The CD features 13 tracks of popular tunes, obviously well-arranged, well-rehearsed, and well-played. The group's long-time first leader, Pan-Man Pat, (brother of Russell McNeilly who taught mid-form math at Naps in the late fifties), arranged 11 of the pieces. His successor, Joe Cullen, (Head of Music at West Humber Collegiate Institute in Toronto), arranged the others. The band was conducted by the Blake Stanfield, another long-time inspiration and mentor of the group.
Demonstrating the successful evolution of steel-band into an international instrument, the players are a cross section of multi-ethnic Toronto residents of all ages, including Trini ex-pats and alumni of various Naparima schools.
Within this context, it is a definite collectors' item. You can play it In your car, immediately swapping realities between the traffic and the hall-mark island sound. You can play it in the kitchen. You can play it when your friends all drop over and sit around talking. You can certainly dance to it, as steel-band dictates you should whenever possible.
The musical performance is tight and well-controlled. Old Oxford-Club whole-night Vat-chasing pelau-guzzling fete-men might say a little too much so; but the CD is definitely aimed at gentler markets and tastes. It cheerfully and comfortably brings the charm of the steel-band sound into the living room.
Specific tracks: Panache has been playing the dramatic and popular "Brazil" for a long time, and with a new introduction, it does not disappoint.
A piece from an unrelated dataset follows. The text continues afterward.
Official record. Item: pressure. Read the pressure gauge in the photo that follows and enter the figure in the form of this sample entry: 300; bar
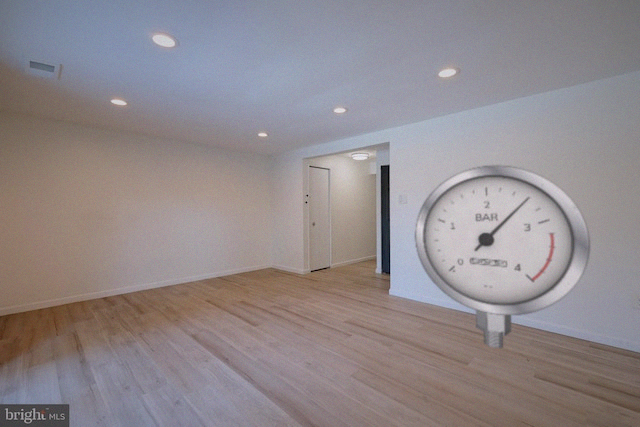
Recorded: 2.6; bar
The same can be said for the Calypso jump-up standard "Hot, hot, hot". The tracks "Nah Leaving" and "Pan in A-minor" are particularly intriguing, as pieces in a minor key often are on steel-band.
The entire package is nicely set off with a CD cover based on an original oil-painting by another well-known NC artist, Ian Angus Ali.
All in all, a great stocking stuffer, and a notable production and performance by the NAAC group - delivered Simply with Panache!